# HOW TO COMPLETE THIS TASK
Write down exactly the lines from the one with "index pip: (845, 853)" to the end of the data, first and last included, and no others.

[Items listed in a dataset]
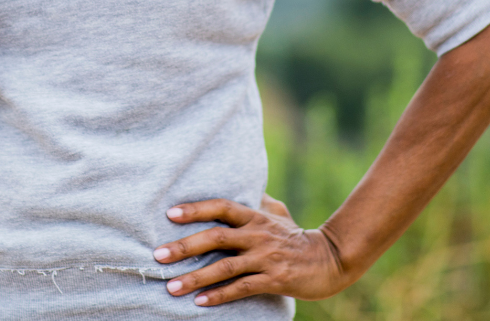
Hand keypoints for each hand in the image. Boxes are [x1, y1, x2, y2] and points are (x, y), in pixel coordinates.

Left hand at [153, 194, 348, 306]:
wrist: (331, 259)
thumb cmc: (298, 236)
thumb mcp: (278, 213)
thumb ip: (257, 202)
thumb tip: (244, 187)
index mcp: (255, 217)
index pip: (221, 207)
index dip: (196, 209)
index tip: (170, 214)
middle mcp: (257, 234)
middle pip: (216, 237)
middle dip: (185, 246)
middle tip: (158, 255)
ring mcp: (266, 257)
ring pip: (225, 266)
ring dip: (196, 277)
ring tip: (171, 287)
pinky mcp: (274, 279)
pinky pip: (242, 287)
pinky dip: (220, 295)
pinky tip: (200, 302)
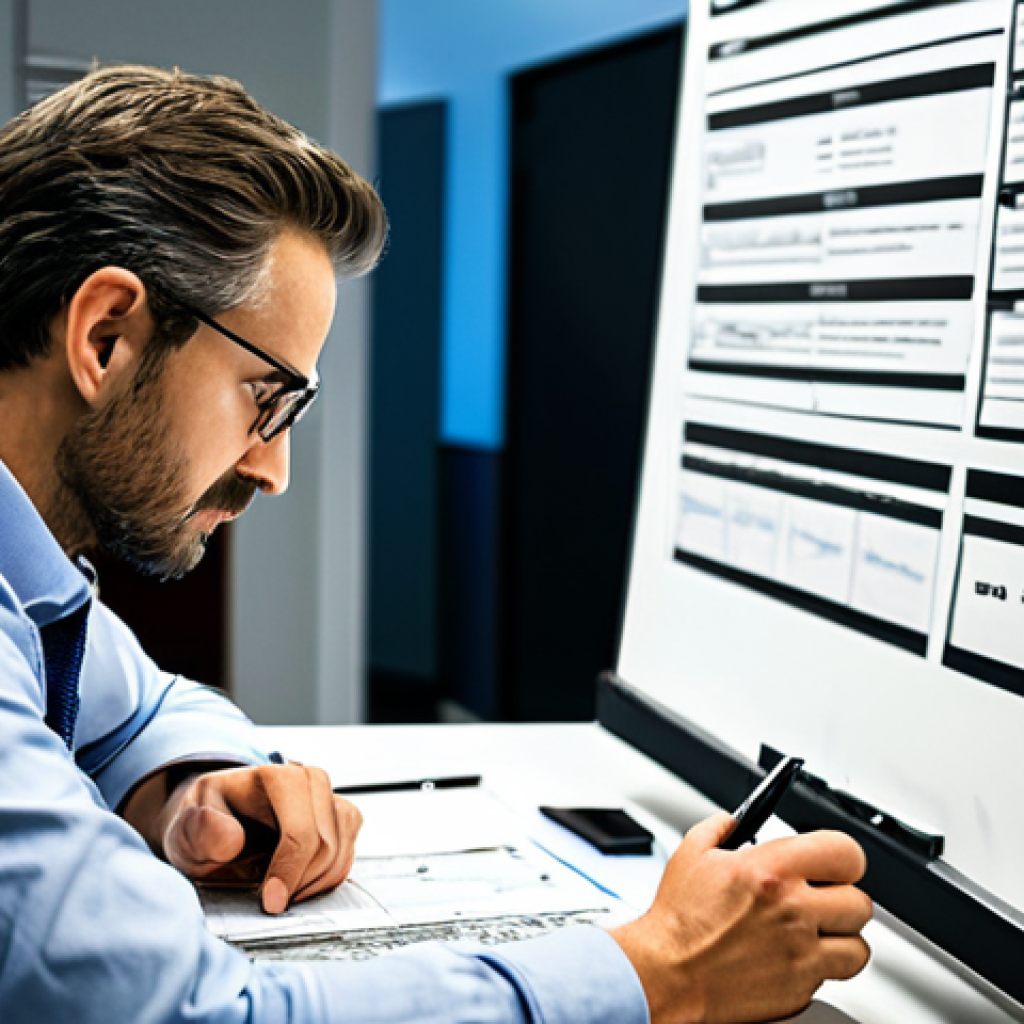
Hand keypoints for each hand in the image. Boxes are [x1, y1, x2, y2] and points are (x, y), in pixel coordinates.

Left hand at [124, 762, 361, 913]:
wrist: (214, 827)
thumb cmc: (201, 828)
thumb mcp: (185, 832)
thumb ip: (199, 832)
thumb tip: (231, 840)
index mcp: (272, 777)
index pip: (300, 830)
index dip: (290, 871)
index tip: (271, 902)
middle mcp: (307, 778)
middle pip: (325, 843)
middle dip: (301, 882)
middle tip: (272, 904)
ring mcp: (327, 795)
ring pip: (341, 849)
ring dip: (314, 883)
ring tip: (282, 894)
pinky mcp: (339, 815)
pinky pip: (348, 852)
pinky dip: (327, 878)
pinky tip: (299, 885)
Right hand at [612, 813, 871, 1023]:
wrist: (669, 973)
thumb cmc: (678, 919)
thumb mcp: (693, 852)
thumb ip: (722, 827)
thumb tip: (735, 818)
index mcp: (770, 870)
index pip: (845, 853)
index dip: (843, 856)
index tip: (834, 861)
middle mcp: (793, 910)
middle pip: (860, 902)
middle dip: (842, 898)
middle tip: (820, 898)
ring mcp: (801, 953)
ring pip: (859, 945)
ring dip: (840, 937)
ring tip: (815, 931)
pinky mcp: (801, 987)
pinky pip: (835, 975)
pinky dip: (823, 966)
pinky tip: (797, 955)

# ANSWER BOX
index pip: (845, 853)
index dip: (843, 856)
index tip: (834, 861)
middle mcp: (793, 910)
middle pip: (860, 902)
middle dip: (842, 898)
middle tip: (820, 898)
ring mcp: (801, 953)
ring pip: (859, 945)
ring dip: (840, 937)
ring tip: (815, 931)
pinky mcp: (801, 987)
pinky pip: (835, 975)
pinky dip: (823, 966)
pinky tip: (797, 955)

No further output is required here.